- **EXERCISE DESCRIPTION**: Swap "pie" for "donut" in the listing from the line with "2020-03-23 and 2020-03-30" up to and including the last line of the listing, and rewrite those lines otherwise unchanged, leaving out the pictures.

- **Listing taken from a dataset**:

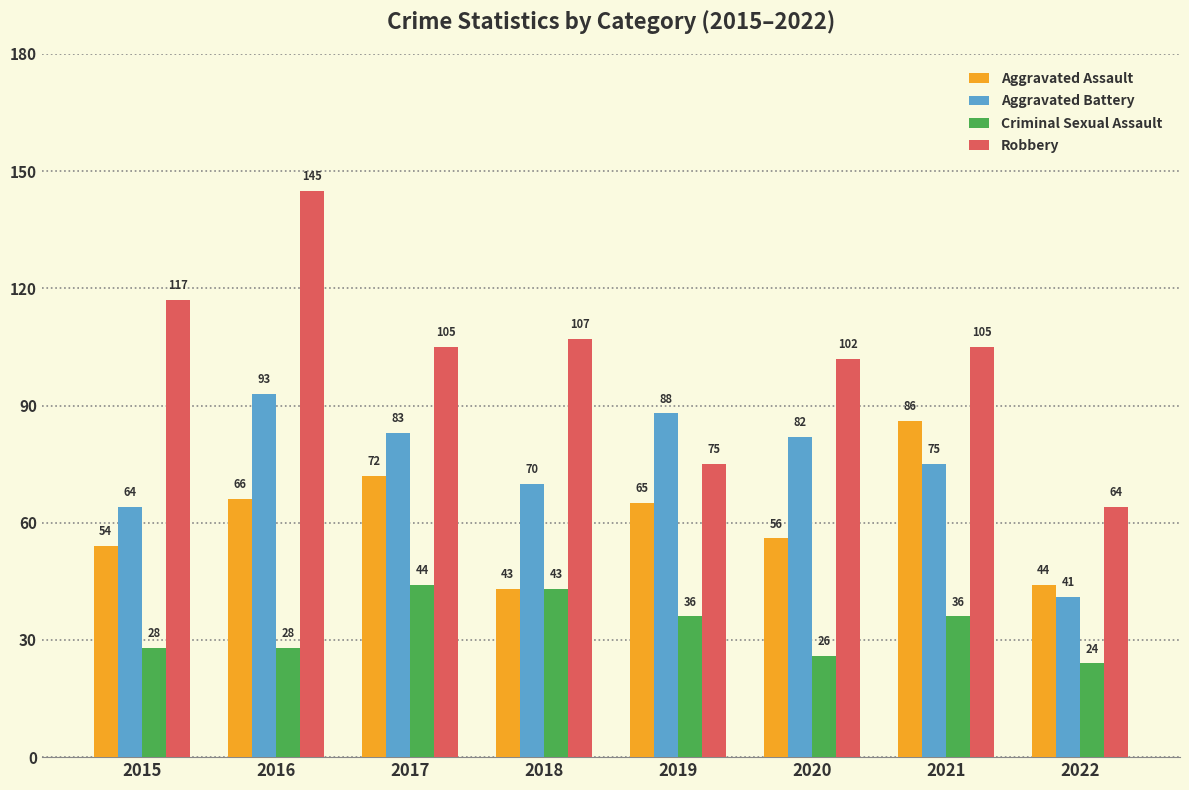

At which category is the sum across all series the highest?

2016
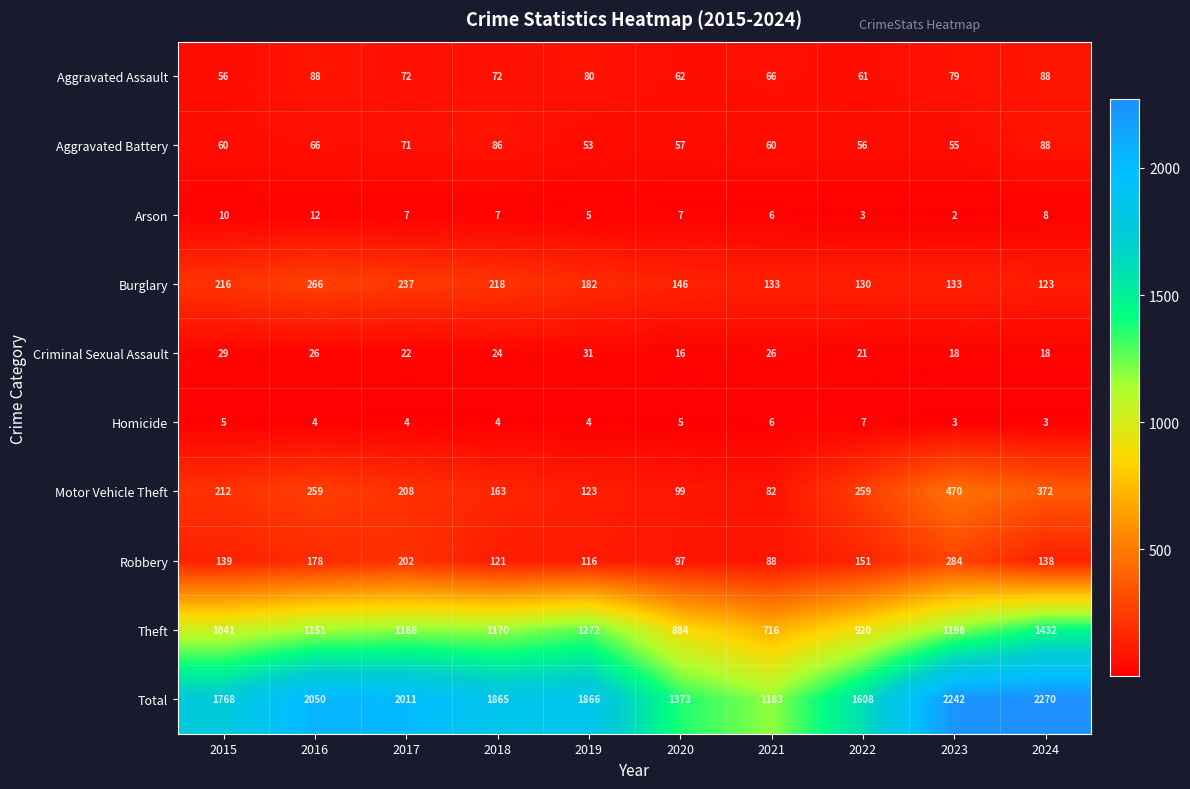

At which category does the chart reach its peak across all series?

2024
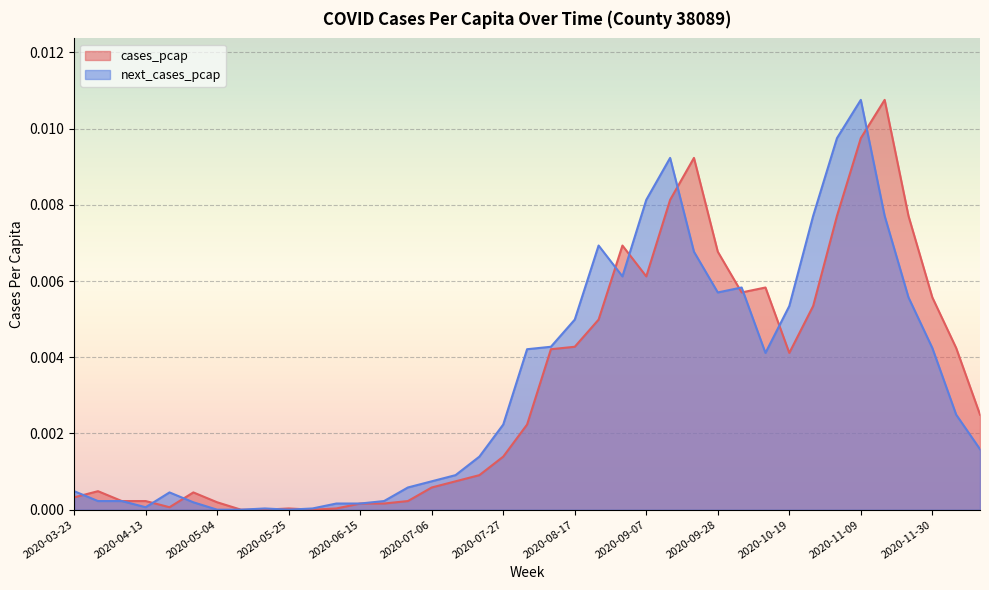

Where do next_cases_pcap and cases_pcap first cross each other?

2020-03-23 and 2020-03-30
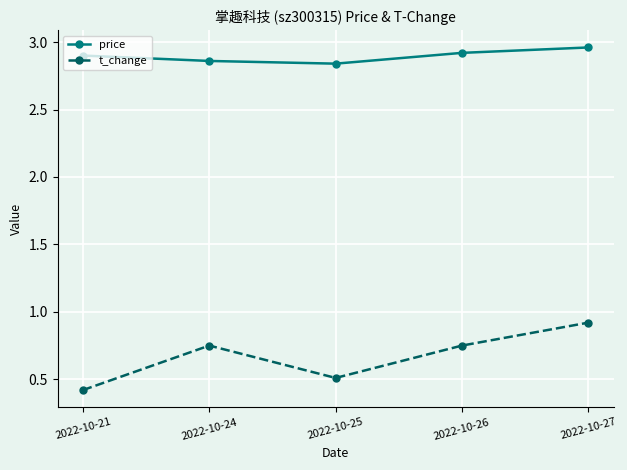

Does the chart have visible grid lines?

Yes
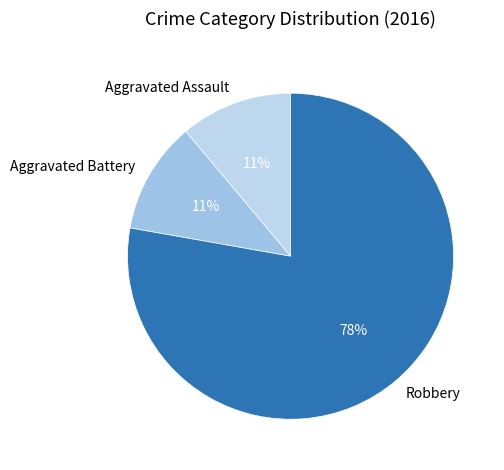

Count the number of slices in the pie.

3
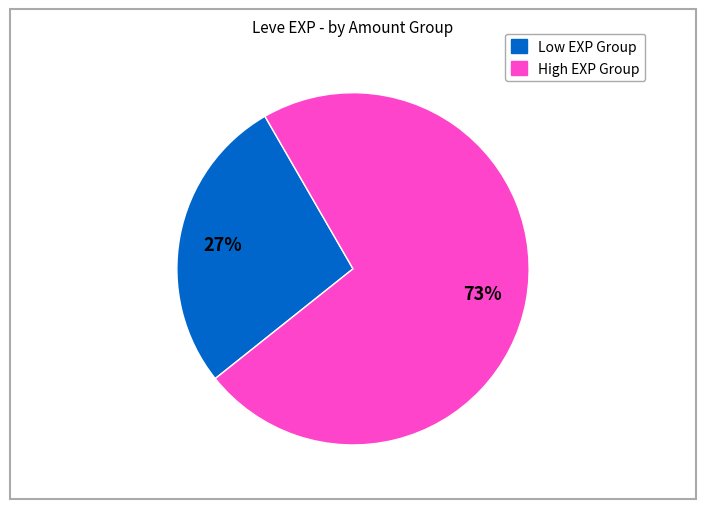

Is there any slice that represents more than half of the pie?

Yes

- **ANSWER TO THIS EXERCISE**:
2020-03-23 and 2020-03-30

Does the chart have visible grid lines?

Yes

Count the number of slices in the donut.

3

Is there any slice that represents more than half of the donut?

Yes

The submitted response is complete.